# [Attività 1]
Nella recensione dei whisky, quante bottiglie sono indicate per l'In Quota single malt Amarone finish?
***** Testo fornito *****
Gli esperimenti sono così, se funzionano sei un genio ma se non funzionano non per forza sei un pirla. Qui si è voluto osare, accostare il distillato di montagna al vino dolce del Mediterraneo, quindi non è grave se il risultato non è convincente. Per essere chiari: non è che vi venga la sensazione di cecità imminente quando lo bevete, però ci sono proprio dei difetti di equilibrio e delle ruvidezze che rendono la bevuta poco gradevole. Un 74/100 nella nostra scala.

In Quota single malt Amarone finish (2023, Villa de Varda, 44.2%)
Chiudiamo con un single malt affinato in barili di Amarone. Che come finish non ci fa meno paura del Passito, eh. 1857 le bottiglie, tre anni e mezzo di invecchiamento totale. C: paglierino carico. N: forse il meno spiritoso dei tre single malt, il cereale si sente bene e le note di barile (panettone, vaniglia, uvetta, quelle cose lì…) si amalgamano bene con quelle del finish. Biscotti alla cannella e frutti rossi. Lamponi e ribes non freschi, ma quelli essiccati che si trovano nei muesli di montagna buoni, mica le zozzerie che mangiamo a colazione noi, da 0.99 all’Eurospin. Comunque, c’è anche una discreta dose di tannini verdi, che si sposano bene con l’ormai conosciuto tocco balsamico. E un che di Palle di Mozart, le praline di marzapane e cioccolato al latte. P: sempre giovane, ma più profondo dei suoi fratellini. C’è un mare di miele di castagno e mandorle, più amare che classiche. Il vino è molto ben integrato, un senso di bucce di acini d’uva e tannini vibranti, ma mai sgradevoli ed eccessivi. I tannini si trasfigurano in spezie varie (pepe nero, cannella, stecche di liquirizia) e dolciumi leggeri. Un Natalino in tono minore. F: vira sull’amarognolo, con punte di pepe rosa e un cioccolato alla menta. Sì, il famoso balsamico di cui sopra…
Chi lo avrebbe mai detto che un finish in Amarone sarebbe stato il più convincente della compagnia? Il barile ex vino è usato con intelligenza, riempie gli spazi lasciati vuoti dalla gioventù del distillato senza aggredire il palato con badilate di astringenza, anzi aggiungendo qualche accento dolce e speziato che non guasta. Dopodiché, resta un whisky ancora nel reparto neonatale. Per noi un 81/100.
*****
# [Attività 2]
Raccogli tutte le righe delle voci che contengono la stringa "horizon" e ricopiale.
***** Voci fornite *****
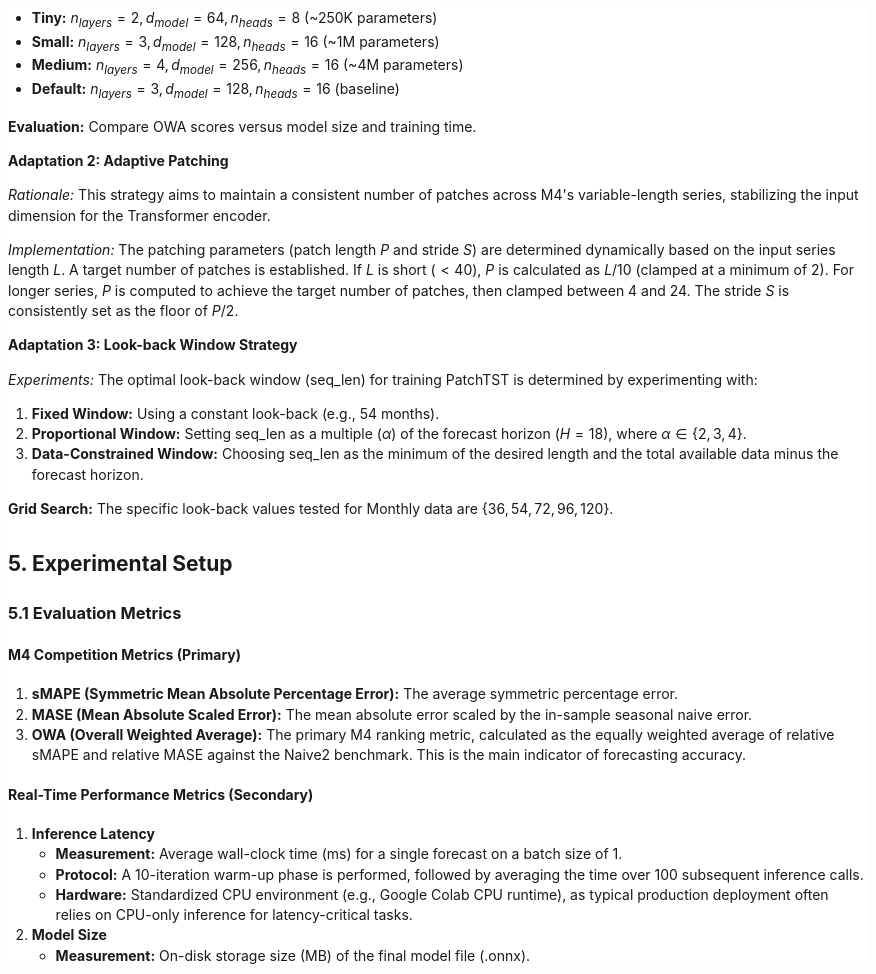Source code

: - **Tiny:** $n_{layers}=2, d_{model}=64, n_{heads}=8$ (~250K parameters)
- **Small:** $n_{layers}=3, d_{model}=128, n_{heads}=16$ (~1M parameters)
- **Medium:** $n_{layers}=4, d_{model}=256, n_{heads}=16$ (~4M parameters)
- **Default:** $n_{layers}=3, d_{model}=128, n_{heads}=16$ (baseline)

**Evaluation:** Compare OWA scores versus model size and training time.

**Adaptation 2: Adaptive Patching**

_Rationale:_ This strategy aims to maintain a consistent number of patches across M4's variable-length series, stabilizing the input dimension for the Transformer encoder.

_Implementation:_ The patching parameters (patch length $P$ and stride $S$) are determined dynamically based on the input series length $L$. A target number of patches is established. If $L$ is short ($<40$), $P$ is calculated as $L/10$ (clamped at a minimum of 2). For longer series, $P$ is computed to achieve the target number of patches, then clamped between 4 and 24. The stride $S$ is consistently set as the floor of $P/2$.

**Adaptation 3: Look-back Window Strategy**

_Experiments:_ The optimal look-back window ($\text{seq\_len}$) for training PatchTST is determined by experimenting with:

1.  **Fixed Window:** Using a constant look-back (e.g., 54 months).
2.  **Proportional Window:** Setting $\text{seq\_len}$ as a multiple ($\alpha$) of the forecast horizon ($H=18$), where $\alpha \in \{2, 3, 4\}$.
3.  **Data-Constrained Window:** Choosing $\text{seq\_len}$ as the minimum of the desired length and the total available data minus the forecast horizon.

**Grid Search:** The specific look-back values tested for Monthly data are $\{36, 54, 72, 96, 120\}$.

## 5. Experimental Setup

### 5.1 Evaluation Metrics

#### M4 Competition Metrics (Primary)

1.  **sMAPE (Symmetric Mean Absolute Percentage Error):** The average symmetric percentage error.
2.  **MASE (Mean Absolute Scaled Error):** The mean absolute error scaled by the in-sample seasonal naive error.
3.  **OWA (Overall Weighted Average):** The primary M4 ranking metric, calculated as the equally weighted average of relative sMAPE and relative MASE against the Naive2 benchmark. This is the main indicator of forecasting accuracy.

#### Real-Time Performance Metrics (Secondary)

1.  **Inference Latency**
    - **Measurement:** Average wall-clock time (ms) for a single forecast on a batch size of 1.
    - **Protocol:** A 10-iteration warm-up phase is performed, followed by averaging the time over 100 subsequent inference calls.
    - **Hardware:** Standardized CPU environment (e.g., Google Colab CPU runtime), as typical production deployment often relies on CPU-only inference for latency-critical tasks.
2.  **Model Size**
    - **Measurement:** On-disk storage size (MB) of the final model file (.onnx).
*****
# [Risposta 1]
1857 bottiglie.

# [Risposta 2]
2.  **Proportional Window:** Setting $\text{seq\_len}$ as a multiple ($\alpha$) of the forecast horizon ($H=18$), where $\alpha \in \{2, 3, 4\}$.
3.  **Data-Constrained Window:** Choosing $\text{seq\_len}$ as the minimum of the desired length and the total available data minus the forecast horizon.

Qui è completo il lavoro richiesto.